Could you set down every line of the records below word for word, leaving the pictures out?

-- SOURCE RECORDS --
╭──

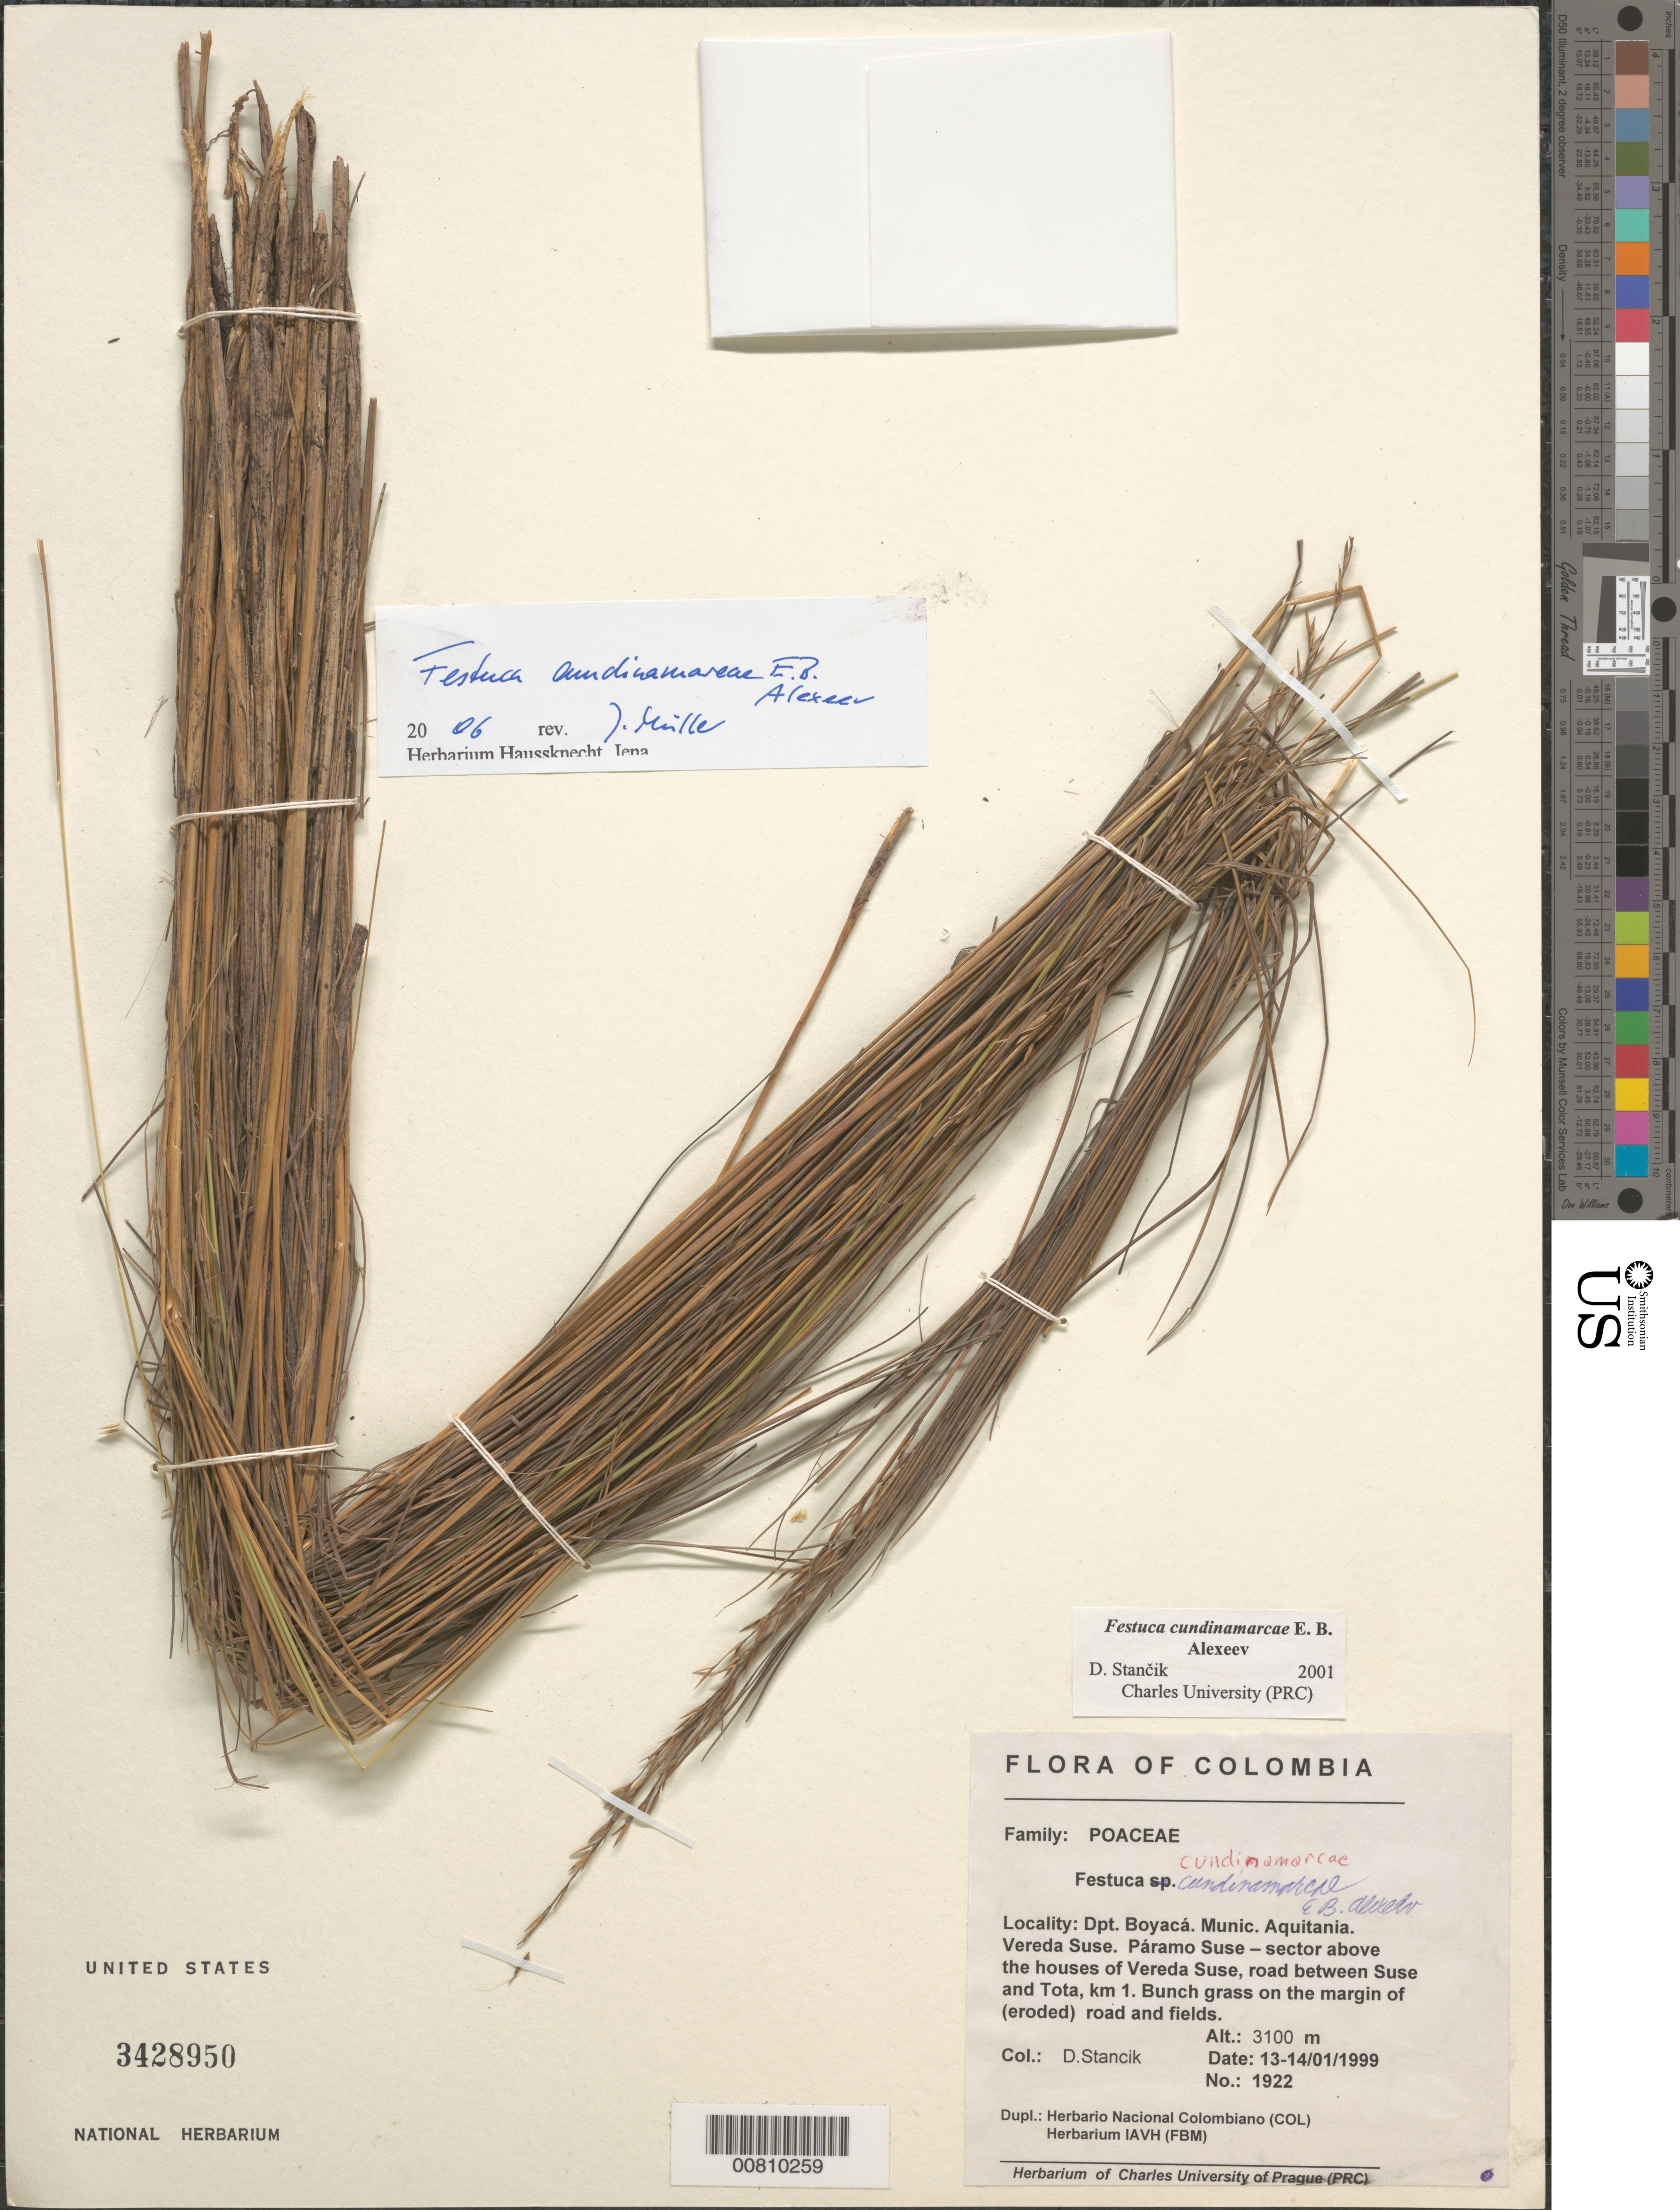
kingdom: Plantae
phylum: Tracheophyta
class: Liliopsida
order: Poales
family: Poaceae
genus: Festuca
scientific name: Festuca cundinamarcae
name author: E.B. Alexeev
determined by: Stancik, D.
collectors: D. Stancik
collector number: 1922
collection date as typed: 13 Jan 1999 to 14 Jan 1999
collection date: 1999-01-13/1999-01-14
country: Colombia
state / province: Boyacá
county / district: Aquitania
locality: Vereda Suse. Paramo Suse - sector above the houses of Vereda Suse, road between Suse and Tota, km 1.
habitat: Bunch grass on the margin of eroded road and fields.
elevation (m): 3100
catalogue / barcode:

╰──

-- THE OUTPUT --
kingdom: Plantae
phylum: Tracheophyta
class: Liliopsida
order: Poales
family: Poaceae
genus: Festuca
scientific name: Festuca cundinamarcae
name author: E.B. Alexeev
determined by: Stancik, D.
collectors: D. Stancik
collector number: 1922
collection date as typed: 13 Jan 1999 to 14 Jan 1999
collection date: 1999-01-13/1999-01-14
country: Colombia
state / province: Boyacá
county / district: Aquitania
locality: Vereda Suse. Paramo Suse - sector above the houses of Vereda Suse, road between Suse and Tota, km 1.
habitat: Bunch grass on the margin of eroded road and fields.
elevation (m): 3100
catalogue / barcode:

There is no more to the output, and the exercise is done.